A prospective, randomized, two center clinical study was conducted to evaluate the impact on wound healing of Suprathel in donor sites of split-thickness skin grafts. Suprathel represents an absorbable, synthetic wound dressing with properties of natural epithelium.


22 burn patients who were treated with split-thickness skin grafts, and with a mean age of 39.6 years were included in the study. Donor sites of skin grafts were randomly selected; partly treated with Jelonet and partly treated with Suprathel. First gauze change was carried out the fifth day postoperatively followed by regular wound inspection until complete re-epithelization. The study focused on patient pain score, healing time, analysis of wound bed, ease of care, and treatment costs.
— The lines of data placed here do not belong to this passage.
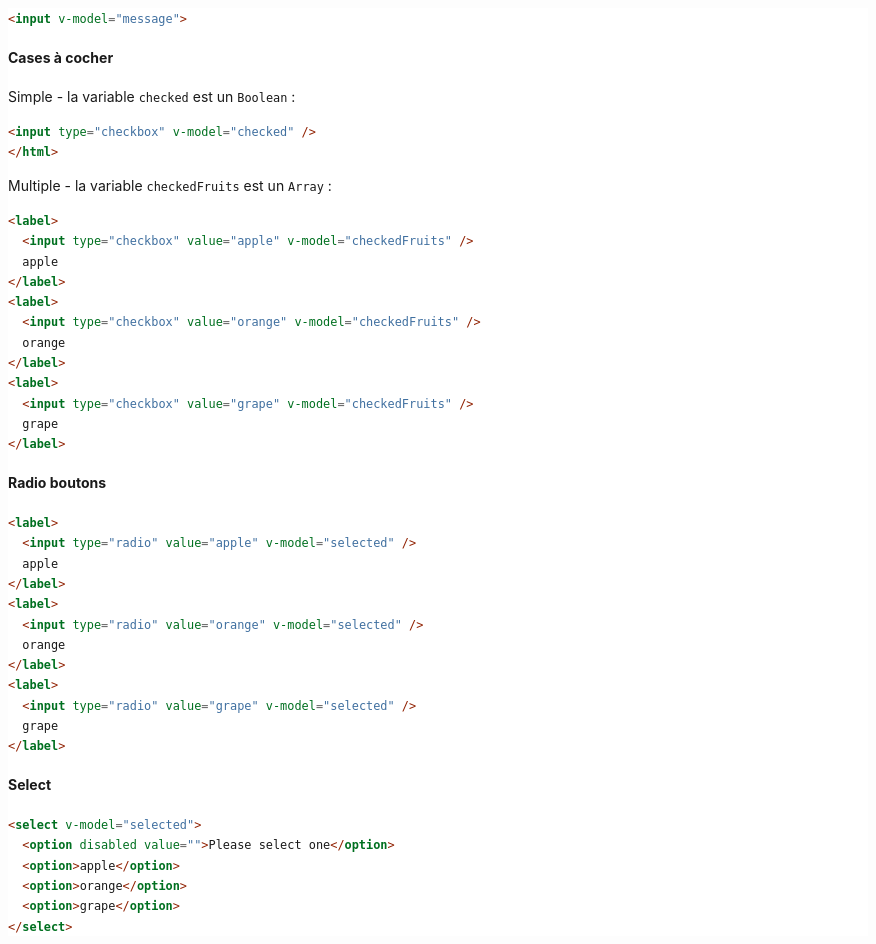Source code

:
```html
<input v-model="message">
```

#### Cases à cocher

Simple - la variable `checked` est un `Boolean` :

```html
<input type="checkbox" v-model="checked" />
</html>
```

Multiple - la variable `checkedFruits` est un `Array` :

```html
<label>
  <input type="checkbox" value="apple" v-model="checkedFruits" />
  apple
</label>
<label>
  <input type="checkbox" value="orange" v-model="checkedFruits" />
  orange
</label>
<label>
  <input type="checkbox" value="grape" v-model="checkedFruits" />
  grape
</label>
```

#### Radio boutons

```html
<label>
  <input type="radio" value="apple" v-model="selected" />
  apple
</label>
<label>
  <input type="radio" value="orange" v-model="selected" />
  orange
</label>
<label>
  <input type="radio" value="grape" v-model="selected" />
  grape
</label>
```

#### Select

```html
<select v-model="selected">
  <option disabled value="">Please select one</option>
  <option>apple</option>
  <option>orange</option>
  <option>grape</option>
</select>
```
There was no significant difference between the two materials tested regarding healing time and re-epithelization. There was a significantly lower pain score for patients treated with Suprathel (p=0.0002). Suprathel became transparent when applied and allowed close monitoring of wound healing. In contrast to Jelonet, Suprathel showed excellent plasticity with better attachment and adherence to wound surfaces. Throughout the healing process it detached from wounds without damaging the new epithelial surface. In addition, wound areas treated with Suprathel required less frequent dressing changes. It also demonstrated excellent ease of care. This, altogether with the significant pain reduction, presented a positive feedback by patients and healthcare professionals who both rated Suprathel as their treatment preference. Though Jelonet is more cost effective as dressing material, the study revealed an overall reduction in total treatment costs achieved with Suprathel.


Suprathel represents a solid, reliable epidermal skin substitute with impact on wound healing, patient comfort and ease of care. The material effectiveness contributes to the reduction of overall treatment costs.